Violence and creation, the two sides necessary for the crafting of an illusion; is this not an unstable edifice? What can sustain an illusion if not our collaboration, and the rivalry between the two magicians Borden and Angier forms a much deeper bond than any that their spouses or any of their personal relationships could have wielded to tie them down to the humdrum illusion of modern industrial society. Their shared illusion is one of disputed power, and the belief that they can somehow seduce the other, for they are courting each other, at the same time that they are wounding and discrediting each other. That is the nature of this rivalry, one that engulfs them both, that enchants as well as liberates a more depraved side to each other. Angier becomes more and more desperate, while Borden becomes more and more cocky. It is a suicide pact.

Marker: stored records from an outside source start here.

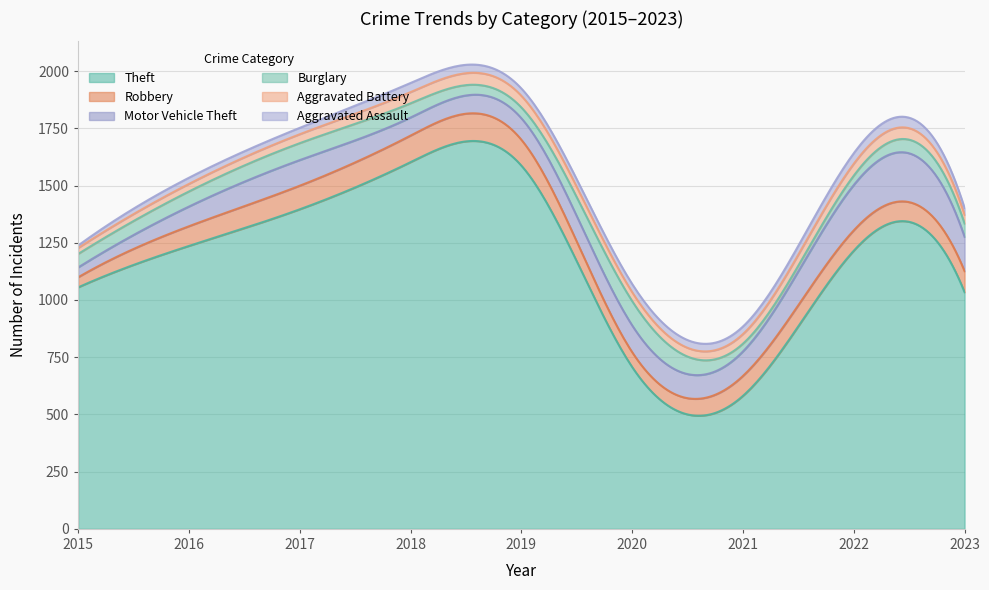

True or false: Burglary and Motor Vehicle Theft cross at least once.

True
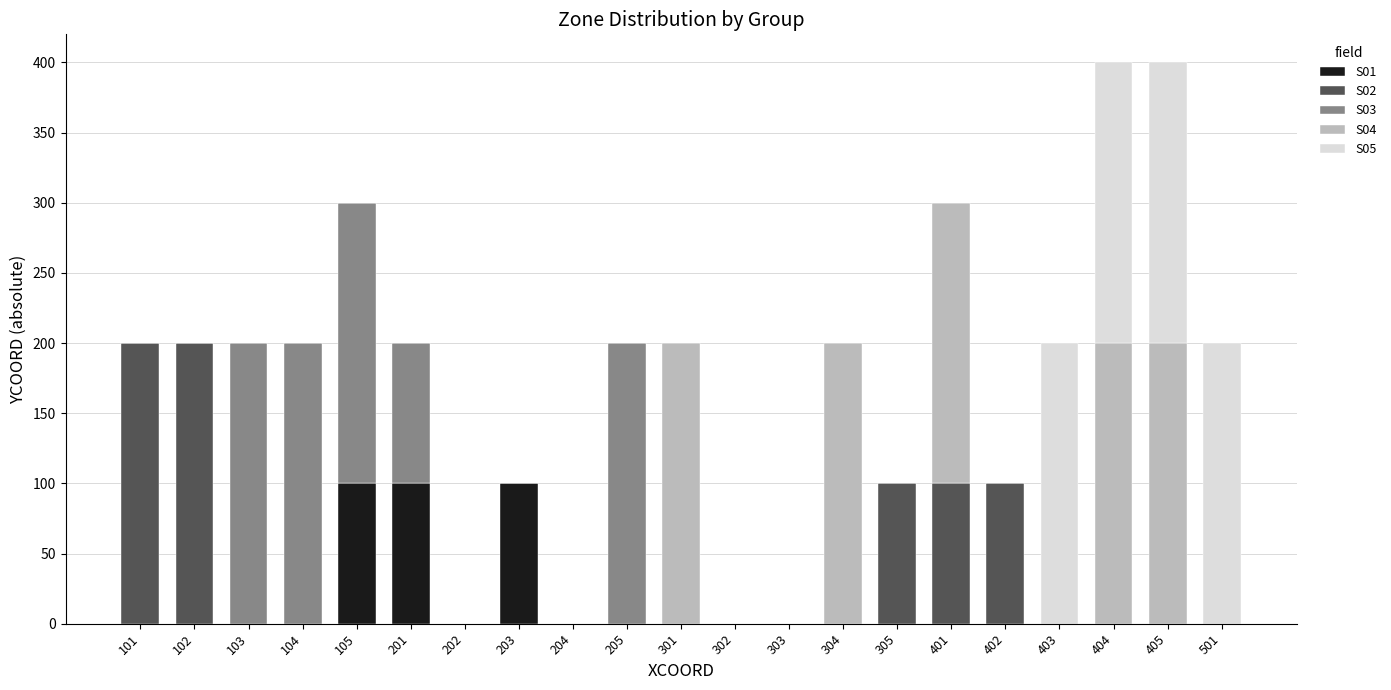

The value of S01 at 405 is -43. True or false?

False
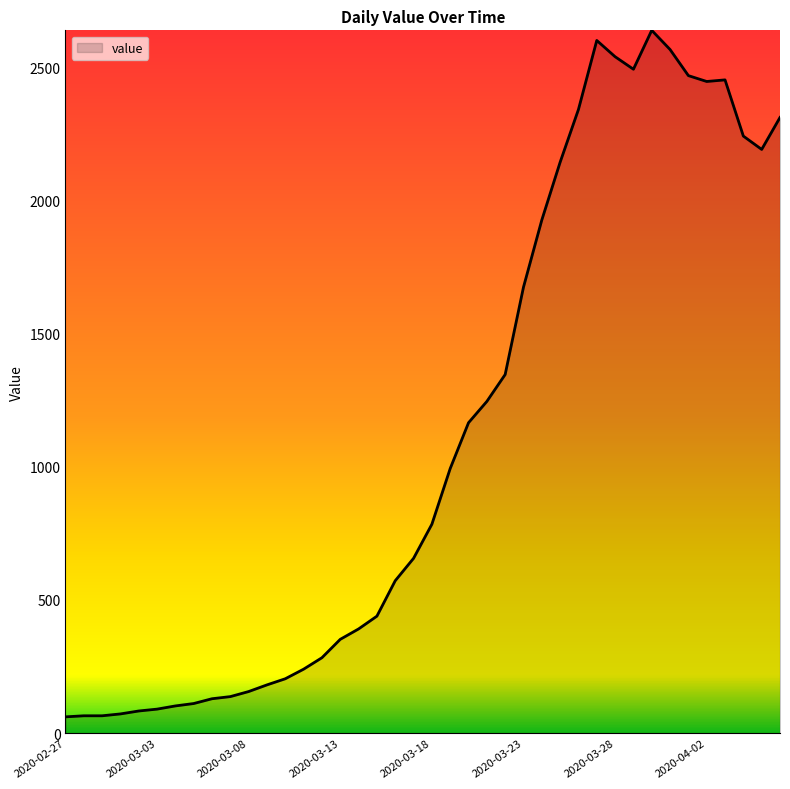

What is the difference between the maximum and minimum values?

2577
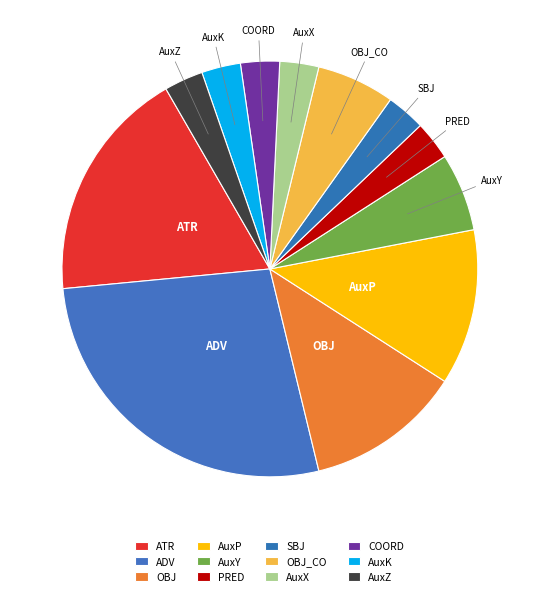

Is there any slice that represents more than half of the pie?

No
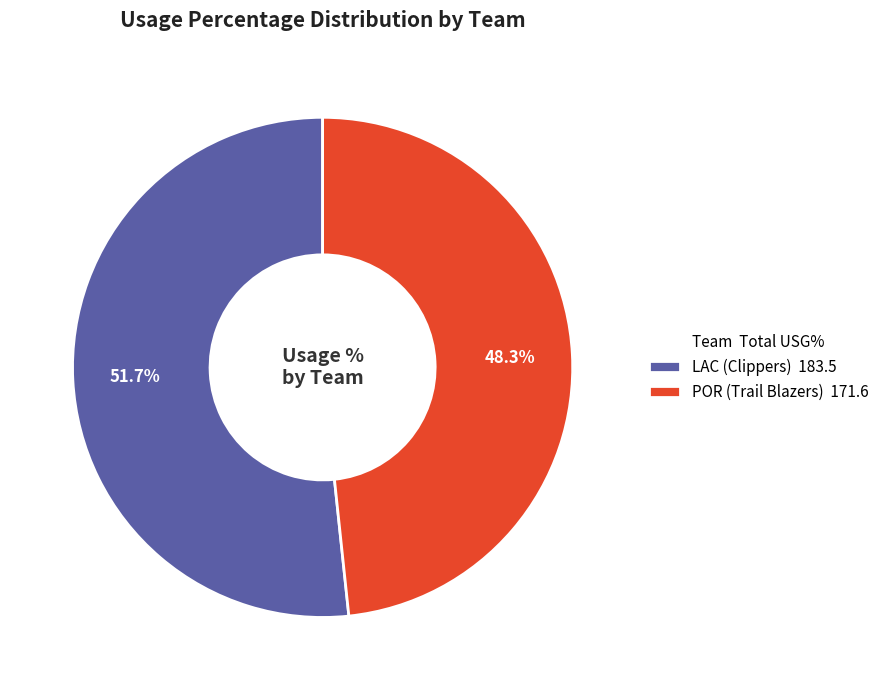

What portion of the pie excludes POR (Trail Blazers) 171.6?

51.7%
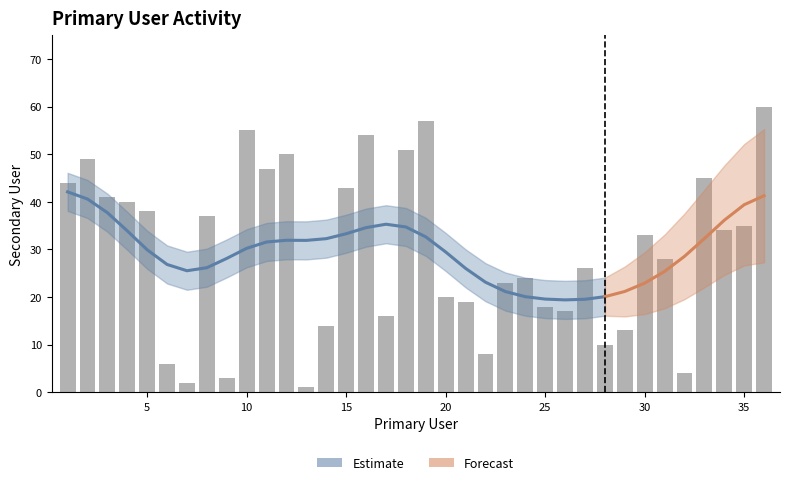

At which label does the data first exceed 33?

1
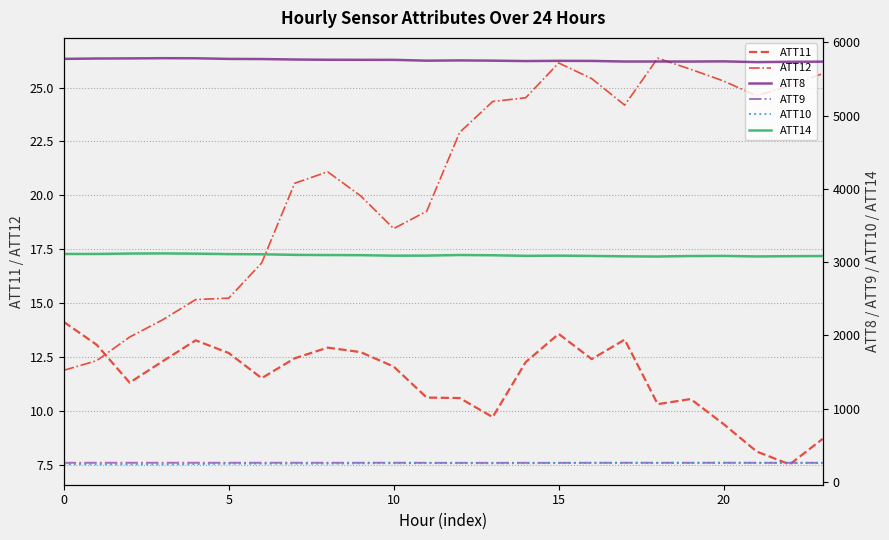

What is the value of the ATT10 point at the 4th from the left?

239.5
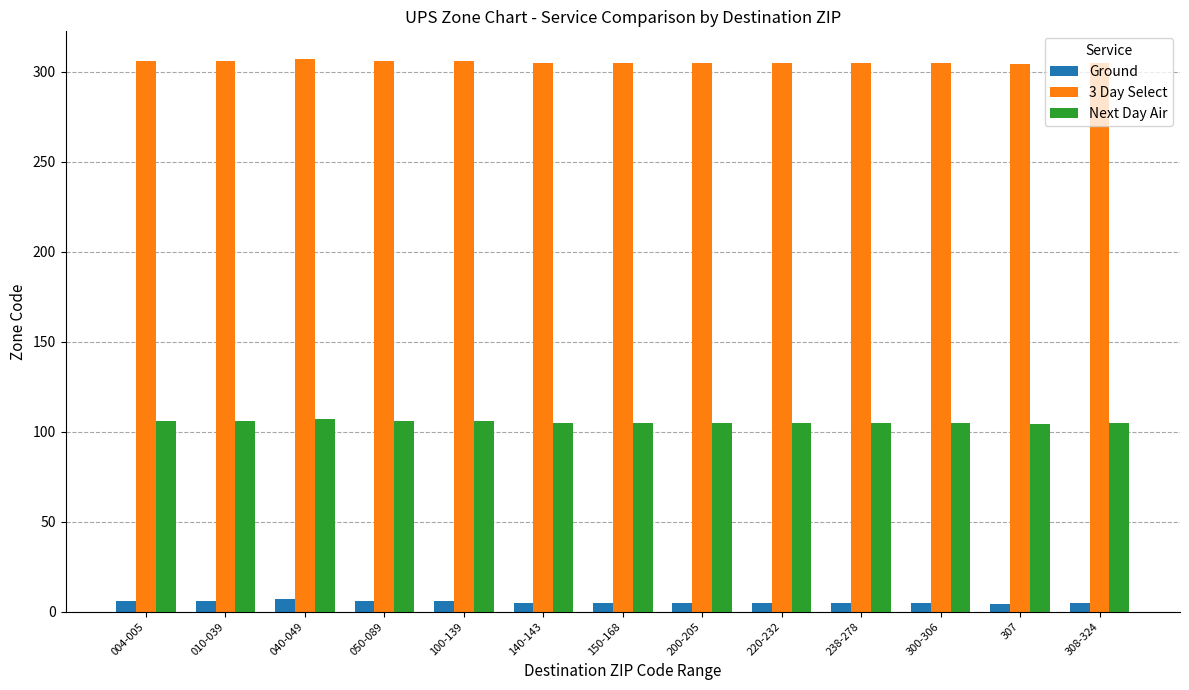

Count the number of categories in the chart.

13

The revelation of the secret at the end is one that conveys a powerful visceral thrill. It was a haunting ending, as I recall, from the novel, one that was unexpected for it revealed a degree of inhumanity that was unexpected. It is captured well in this film ending, although it has been altered from the novel. And it is the perfect frame upon which to end the film.

This work, then, portrays the elements of an obsession writ large. I would have loved to see more of the Tesla character, one which could have occupied a greater role in the film because of all the magicians in this film, he is the true wizard, a doomed figure as well, hounded from one place to the next, never at rest. Of the two actors, Hugh Jackman seems to be somewhat more tentative in his portrayal of Angier, without the emotional resonance that one comes to expect from a tortured figure. He lacks the menace of the despair of Christian Bale who has made it a point of portraying tortured characters, in the Batman films as well as others.  Michael Caine appears, once again, as an earnest counselor, a friend and collaborator, and in the end, a moral arbiter.


We have, then, the portrayal of a simpler time, where collective spectacles had not lost their lustre and had not been cheapened by the spectacle of expressions such as “reality” programming.  But the ancient mysteries of the human heart still find scope for their development, and the audience can’t help but wonder if, indeed, as Freud was to show in the 20th century, the human psyche isn’t as much a crafted work of illusion as the card trick.